=== Text section ===

KLE Technological University, formerly known as B. V. Bhoomaraddi College of Engineering and Technology (BVBCET), colloquially the BVB College, is a private university in Hubli-Dharwad, Karnataka, India. It was upgraded to a university under the KLE Technological University Act, 2012. The school was founded by the KLE Society, Belgaum, in 1947.

History 

KLE Technological University (formerly BVBCET) was established by the Karnatak Lingayat Education Society (KLE Society) in 1947. It owes its original name to the businessman-philanthropist Shri Basappa Veerappa Bhoomaraddi. It began as a polytechnic in Gadag but shifted to Hubli in 1948 and upgraded itself to a college. Until 1972, it offered only diploma and undergraduate degree programs. Later, it offered 12 undergraduate programs and eight postgraduate programs besides research programs in seven disciplines. It was affiliated to the Visvesvaraya Technological University, Belagavi and its undergraduate programs were accredited by the National Board of Accreditation (NBA) of the All India Council for Technical Education.

Current annual student intake for Undergraduate & Post Graduate programmes is in excess of 1200.

=== Supplied data ===

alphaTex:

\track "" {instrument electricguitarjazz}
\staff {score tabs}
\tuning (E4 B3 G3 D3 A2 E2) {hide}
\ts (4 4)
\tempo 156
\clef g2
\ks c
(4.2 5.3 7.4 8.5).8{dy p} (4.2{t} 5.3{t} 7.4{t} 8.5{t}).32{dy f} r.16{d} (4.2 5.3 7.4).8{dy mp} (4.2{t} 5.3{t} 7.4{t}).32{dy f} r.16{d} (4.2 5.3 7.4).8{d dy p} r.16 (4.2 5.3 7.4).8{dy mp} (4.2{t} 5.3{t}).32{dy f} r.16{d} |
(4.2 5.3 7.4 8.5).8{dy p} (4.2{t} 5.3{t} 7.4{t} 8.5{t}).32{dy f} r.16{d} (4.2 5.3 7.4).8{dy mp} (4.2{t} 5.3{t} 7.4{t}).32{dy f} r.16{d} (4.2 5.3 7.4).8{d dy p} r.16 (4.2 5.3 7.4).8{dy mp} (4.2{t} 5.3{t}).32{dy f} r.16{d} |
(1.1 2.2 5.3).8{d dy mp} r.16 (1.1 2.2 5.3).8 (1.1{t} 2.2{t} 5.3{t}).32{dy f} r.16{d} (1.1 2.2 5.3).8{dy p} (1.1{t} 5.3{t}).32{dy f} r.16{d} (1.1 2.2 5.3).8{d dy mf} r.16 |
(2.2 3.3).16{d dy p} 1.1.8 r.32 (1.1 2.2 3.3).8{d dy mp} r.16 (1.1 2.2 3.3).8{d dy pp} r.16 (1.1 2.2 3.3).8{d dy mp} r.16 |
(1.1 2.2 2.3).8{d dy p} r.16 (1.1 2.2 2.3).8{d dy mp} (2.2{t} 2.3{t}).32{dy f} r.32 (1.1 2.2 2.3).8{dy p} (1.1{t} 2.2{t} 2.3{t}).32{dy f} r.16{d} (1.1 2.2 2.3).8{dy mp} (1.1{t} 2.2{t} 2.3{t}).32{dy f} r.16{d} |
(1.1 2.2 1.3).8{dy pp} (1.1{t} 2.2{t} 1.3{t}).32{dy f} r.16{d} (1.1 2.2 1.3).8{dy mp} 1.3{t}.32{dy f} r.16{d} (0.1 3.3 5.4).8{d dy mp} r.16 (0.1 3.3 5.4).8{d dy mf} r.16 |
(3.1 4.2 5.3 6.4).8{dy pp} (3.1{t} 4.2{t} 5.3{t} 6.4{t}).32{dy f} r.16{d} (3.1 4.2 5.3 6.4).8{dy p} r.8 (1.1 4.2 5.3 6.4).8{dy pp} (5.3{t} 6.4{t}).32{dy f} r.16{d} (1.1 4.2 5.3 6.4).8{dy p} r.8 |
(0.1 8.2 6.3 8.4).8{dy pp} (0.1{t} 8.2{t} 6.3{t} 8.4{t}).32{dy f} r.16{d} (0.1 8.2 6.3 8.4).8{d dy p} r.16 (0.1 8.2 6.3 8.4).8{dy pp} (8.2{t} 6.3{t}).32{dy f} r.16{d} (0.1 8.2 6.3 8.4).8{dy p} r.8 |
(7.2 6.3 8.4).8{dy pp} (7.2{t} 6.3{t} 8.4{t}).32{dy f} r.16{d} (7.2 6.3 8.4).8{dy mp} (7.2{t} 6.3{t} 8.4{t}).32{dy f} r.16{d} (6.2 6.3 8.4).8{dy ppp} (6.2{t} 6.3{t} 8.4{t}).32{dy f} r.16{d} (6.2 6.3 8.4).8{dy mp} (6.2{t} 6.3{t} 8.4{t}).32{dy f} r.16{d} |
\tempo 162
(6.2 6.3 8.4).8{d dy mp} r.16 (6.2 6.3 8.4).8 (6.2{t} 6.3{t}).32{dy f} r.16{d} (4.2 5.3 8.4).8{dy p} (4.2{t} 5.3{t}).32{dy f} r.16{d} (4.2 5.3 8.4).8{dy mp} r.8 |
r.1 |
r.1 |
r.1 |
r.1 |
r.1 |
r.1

===

# Your tasks:
**A.** Set down everything from "KLE Technological University, formerly" down to "Belgaum, in 1947." in the text on KLE Technological University, word for word.
**B.** According to the text on KLE Technological University, in which town did the institution begin as a polytechnic?

# Responses for each task:
**A.**
KLE Technological University, formerly known as B. V. Bhoomaraddi College of Engineering and Technology (BVBCET), colloquially the BVB College, is a private university in Hubli-Dharwad, Karnataka, India. It was upgraded to a university under the KLE Technological University Act, 2012. The school was founded by the KLE Society, Belgaum, in 1947.

**B.** Gadag